I don’t learn any more about networking than I have to (and generally not even that), but even I think this is pretty sloppy.
Basically how it works is described in the article this way. Your company wi-fi SSID is say ACME1. If you have your phone set to auto connect to wi-fi networks, when it sees any with that name, it reveals your authentication info.
Once that is intercepted, a hacker can use that to log in to the real ACME1 location.
What’s more, Microstiffie has no plans to fix this security hole.
It’s not clear to me if the weakness is in the WPA2 encryption used by the WAP, or the passing of the workplace domain credentials, or both.
In other words, two things are going on here. The first is the authentication between the Windows phone and the Wireless Access point. This is WPA2, presumably. The second appears to be the effort by Bob to authenticate to his company’s Windows domain with his user name and password. (I suppose, if the company was using WPA2-Radius or something similar, those two credential sets could be identical).
So where is the weak point? I’m confused. Is it the Windows domain credentials or the WPA2 password?

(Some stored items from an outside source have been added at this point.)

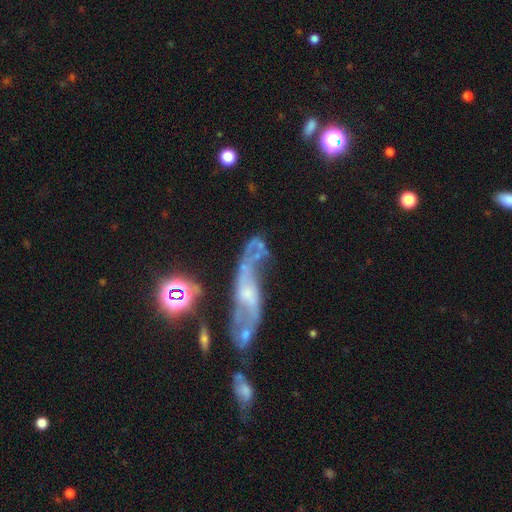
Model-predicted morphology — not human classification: Smooth or featured: featured or disk — 66% (smooth — 22%)
Edge-on disk: no — 82% (yes — 18%)
Bar: no — 64% (weak — 26%)
Spiral arms: yes — 63% (no — 37%)
Bulge size: small — 44% (none — 26%)
Merging: merger — 30% (none — 28%)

The phone OS isn’t set to use server certificates automatically. When it attempts to authenticate to the rogue AP without using certs, it sends a plaintext hash of the domain credentials. This hash can be broken due to a weakness in the encryption method and the domain credentials revealed, allowing domain login.
It uses domain credentials to attempt to authenticate to a server, which then permits or denies access to the network. Basically personal WPA uses the pre-shared key for both encryption and network access authorization. Enterprise WPA splits them out, and after authorization the encryption key is automatically negotiated by the server and devices. There isn’t a pre-shared key.

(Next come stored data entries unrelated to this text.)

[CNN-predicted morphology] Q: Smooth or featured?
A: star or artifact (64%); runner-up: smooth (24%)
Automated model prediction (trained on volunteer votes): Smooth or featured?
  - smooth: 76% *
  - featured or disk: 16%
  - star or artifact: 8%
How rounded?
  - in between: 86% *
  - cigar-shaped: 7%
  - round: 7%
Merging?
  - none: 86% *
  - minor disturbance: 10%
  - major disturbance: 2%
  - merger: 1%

In this case the WPA encryption isn’t where the issue lies, it’s in the methods used to encrypt and pass the domain credentials to the authentication server.
How can the device check the server certificate BEFORE it’s negotiated the WPA connection?
Look, let’s say I buy a consumer-grade WAP from a retail store. I set it to use SSID BrickerRulz and WPA2-Personal, and I give it the password GREZveblam487WirdFallNow.
I plug that into my network, a network that contains only the WAP (192.168.50.10/24) and a router for my ISP access (internal interface 192.168.50.1/24; external interface who cares).
Now I use my laptop to connect to wireless network BrickerRulz, and provide the password GREZveblam487WirdFallNow. I’m not even using DHCP; I statically assign 192.168.50.3/24 to my wireless card and give it a default gateway of 192.168.50.1 and tell it to use DNS servers 192.168.50.2 and 8.8.8.8.
(1) Is this setup vulnerable to the flaw discussed above? Why or why not?
(2) Can I browse the Internet successfully?
OK, now I plug my AD domain controller for domain B4EVER into my router; it’s address is 192.168.50.2/24 and it’s running DNS services. My laptop is a member of domain B4EVER.
(3) Is this setup vulnerable to the flaw discussed above? Why or why not?
(4) Can my laptop successfully authenticate to the AD domain controller?